Principals and teachers have already been warned that the district's new bosses plan to take a close look at spending inside the schools.
But we wanted to know: who's watching the bosses?
New schools director Dr. Shawn Joseph recently committed "to actually look specifically at where are we spending our money."
"I think that Dr. Joseph actually has hit the ground running," said School Board Chair Anna Shepherd.
But instead of Joseph agreeing to an on-camera interview, the district provided Shepherd.
NewsChannel 5 Investigates asked her, "You are not the one who gets paid almost $300,000 a year to run the system. Why is he not sitting in this chair?"
She answered, "I don't know what Dr. Joseph's schedule is."
Under Joseph's contract, the district agreed to provide him with a full-sized automobile, buying a new $55,000 Tahoe.
But we discovered Joseph also pulled a veteran employee to chauffeur him and members of his team around the district.
"Has any other director ever had a driver?" we asked.
"Not to my knowledge," the school board chair said.
Metro Schools says the driver helps Joseph maximize his time, allowing him to work on the road between appointments.
That driver: a senior mechanic from the school bus garage makes $46,000 a year.
We wanted to know if that's the best use of a mechanic.
"You know, I don't know," Shepherd said. "I don't do the schedules for the transportation department, if there is in fact not a need for him."
"So you're not sure whether this is a good idea or not?" we asked.
"Oh, I think it's a great idea," she insisted.
Our investigation also discovered that Joseph brought in a leadership team, paying them a record $185,000 salary, with the option of cashing out vacation days, potentially boosting their pay to $196,000.
That's far more than Nashville's mayor makes -- and Shepherd says she approves.
"If he thinks that that's what he needs to make sure that our children have a world class education, then absolutely," she added.
"Would any amount be too much in your mind?" we asked.
"I'm not in HR," Shepherd replied, "so I really couldn't answer that."
On top of that, Joseph's top lieutenants, like chief academic officer Monique Felder, also get vehicles -- in her case, a Chevy Tahoe -- to take home every night.

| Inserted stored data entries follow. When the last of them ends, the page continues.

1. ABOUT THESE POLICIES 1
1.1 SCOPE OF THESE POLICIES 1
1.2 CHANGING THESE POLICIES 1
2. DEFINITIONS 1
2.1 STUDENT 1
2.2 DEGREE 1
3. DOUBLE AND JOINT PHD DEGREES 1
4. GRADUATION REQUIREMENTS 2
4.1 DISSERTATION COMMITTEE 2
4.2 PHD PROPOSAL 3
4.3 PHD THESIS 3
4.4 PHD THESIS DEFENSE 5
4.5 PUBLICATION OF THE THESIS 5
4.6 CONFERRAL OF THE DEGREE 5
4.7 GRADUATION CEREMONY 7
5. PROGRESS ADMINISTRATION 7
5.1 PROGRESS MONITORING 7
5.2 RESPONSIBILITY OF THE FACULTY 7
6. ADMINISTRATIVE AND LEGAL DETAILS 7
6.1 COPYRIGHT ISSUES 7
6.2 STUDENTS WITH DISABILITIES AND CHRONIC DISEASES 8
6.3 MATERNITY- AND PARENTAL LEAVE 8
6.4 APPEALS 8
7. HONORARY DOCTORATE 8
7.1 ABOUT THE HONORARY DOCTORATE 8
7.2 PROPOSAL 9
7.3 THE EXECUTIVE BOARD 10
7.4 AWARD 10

You also pay for their gas.
NewsChannel 5 Investigates asked, "Is that consistent with the district policy?"
"I really don't know what the district policy is," the school board chair admitted.

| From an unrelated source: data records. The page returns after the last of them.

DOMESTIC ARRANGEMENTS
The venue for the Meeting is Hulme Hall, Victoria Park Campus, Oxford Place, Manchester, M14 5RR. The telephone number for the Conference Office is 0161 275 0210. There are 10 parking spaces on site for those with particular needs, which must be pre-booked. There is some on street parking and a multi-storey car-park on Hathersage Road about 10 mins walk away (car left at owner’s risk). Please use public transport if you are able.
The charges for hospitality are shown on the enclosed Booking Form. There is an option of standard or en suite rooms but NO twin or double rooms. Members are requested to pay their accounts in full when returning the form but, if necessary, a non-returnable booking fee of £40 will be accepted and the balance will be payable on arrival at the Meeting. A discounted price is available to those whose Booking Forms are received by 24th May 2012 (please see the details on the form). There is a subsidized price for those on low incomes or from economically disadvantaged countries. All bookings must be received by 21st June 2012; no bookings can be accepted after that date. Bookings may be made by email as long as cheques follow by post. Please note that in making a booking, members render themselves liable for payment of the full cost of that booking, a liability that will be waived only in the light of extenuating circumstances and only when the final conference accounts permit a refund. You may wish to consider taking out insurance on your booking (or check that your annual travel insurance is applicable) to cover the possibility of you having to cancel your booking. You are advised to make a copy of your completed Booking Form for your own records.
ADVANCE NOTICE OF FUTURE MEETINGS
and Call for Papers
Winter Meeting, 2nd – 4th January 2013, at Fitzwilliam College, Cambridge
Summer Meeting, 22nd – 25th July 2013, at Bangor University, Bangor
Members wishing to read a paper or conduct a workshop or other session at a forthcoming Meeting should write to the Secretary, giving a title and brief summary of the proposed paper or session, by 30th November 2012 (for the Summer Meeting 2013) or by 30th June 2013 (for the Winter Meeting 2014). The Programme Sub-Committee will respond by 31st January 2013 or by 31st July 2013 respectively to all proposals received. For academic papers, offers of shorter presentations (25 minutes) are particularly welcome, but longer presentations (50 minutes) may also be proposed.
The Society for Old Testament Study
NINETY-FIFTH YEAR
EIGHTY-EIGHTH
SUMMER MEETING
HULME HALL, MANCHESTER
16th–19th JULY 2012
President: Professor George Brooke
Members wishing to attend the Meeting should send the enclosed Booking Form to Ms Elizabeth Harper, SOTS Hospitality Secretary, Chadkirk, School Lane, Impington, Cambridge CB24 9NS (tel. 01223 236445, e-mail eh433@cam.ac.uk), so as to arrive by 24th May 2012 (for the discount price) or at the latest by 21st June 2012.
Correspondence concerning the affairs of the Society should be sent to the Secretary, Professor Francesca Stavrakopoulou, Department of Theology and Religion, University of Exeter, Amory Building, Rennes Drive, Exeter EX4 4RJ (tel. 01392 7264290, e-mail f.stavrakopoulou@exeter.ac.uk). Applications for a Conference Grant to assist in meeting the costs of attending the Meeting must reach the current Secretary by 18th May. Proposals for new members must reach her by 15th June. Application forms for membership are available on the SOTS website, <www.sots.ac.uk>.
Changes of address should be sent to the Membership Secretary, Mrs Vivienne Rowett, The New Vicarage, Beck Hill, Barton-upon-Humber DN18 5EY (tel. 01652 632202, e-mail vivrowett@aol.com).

In fact, longstanding district policy states take-home cars are limited to "employees whose job responsibilities require that they be on call at all hours."
Which is why Felder's predecessor Jay Steele, who got paid $25,000 less, drove his own car to and from work.
"Why would she need to be on call at all hours?" we asked.
"You know, you never know what's going to happen in a school district with 88,000 students," Shepherd said.
"But her main job is curriculum, correct?"
"Right, and so she visits the schools."
"But why would she need to respond in the middle of the night for a curriculum issue?"
"I am not saying that she would have to respond in the middle of the night. It's just a policy that they are allowed that."
Joseph recently told school board members that "we don't have a dollar to waste."
While he prepares to cut other parts of the schools budget, some teachers privately question whether the money he's spent on salaries and take-home cars might mean less money for programs that affect children.
Shepherd has no such questions.
"I think that Dr. Joseph needs to do whatever he needs to do to make sure that we are successful. And in his infinite wisdom, if that's what he thinks he needs, he has full rein to do that."
One of Dr. Joseph's new leaders, Chief of Staff Jana Carlisle, was provided a brand new Chrysler 200 when she was recently hired.
But, unlike the others, the district says she has decided that she'll leave it parked at the central office, unless she really needs it.